## DATA FOR REVIEW
^^^^^^^^

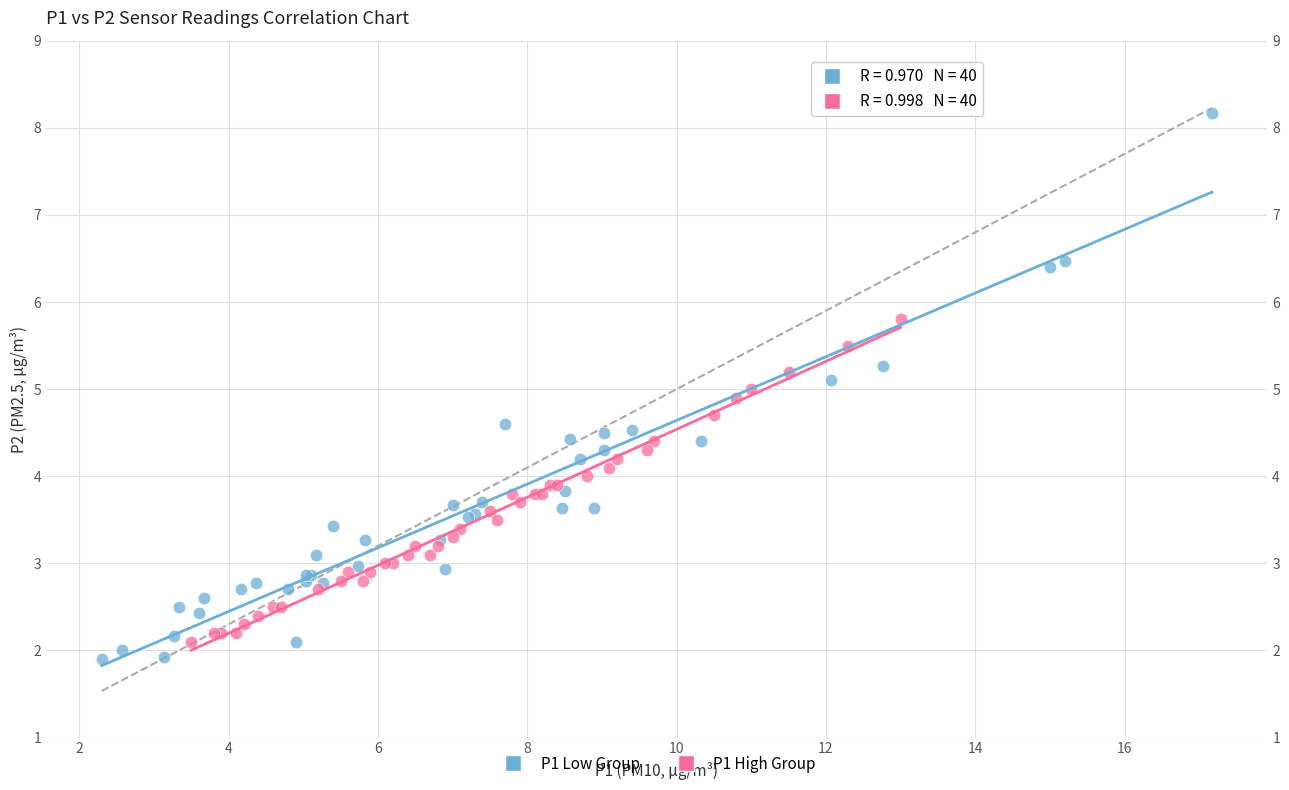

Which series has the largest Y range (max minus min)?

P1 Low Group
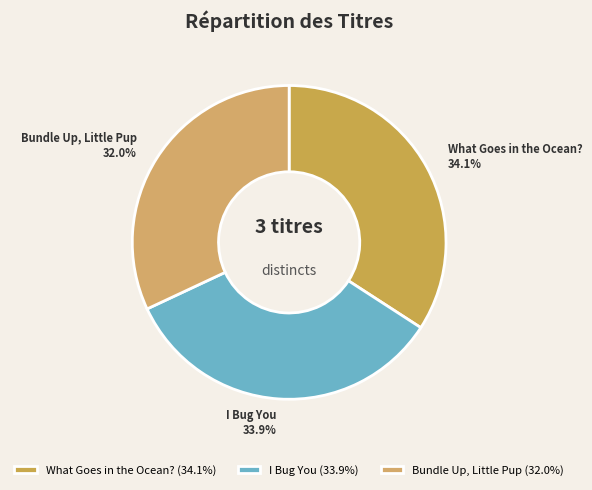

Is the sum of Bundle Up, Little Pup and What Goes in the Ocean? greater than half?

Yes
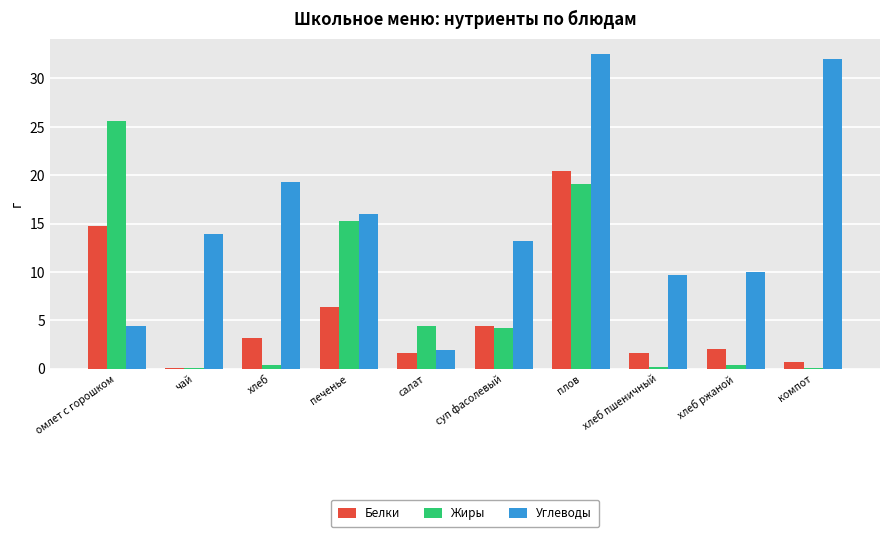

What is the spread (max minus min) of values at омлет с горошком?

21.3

^^^^^^^^

## WORK TO COMPLETE
Extract every line of text from the data above word for word, and leave the pictures out of your answer.

## RESPONSE AREA
Which series has the largest Y range (max minus min)?

P1 Low Group

Is the sum of Bundle Up, Little Pup and What Goes in the Ocean? greater than half?

Yes

What is the spread (max minus min) of values at омлет с горошком?

21.3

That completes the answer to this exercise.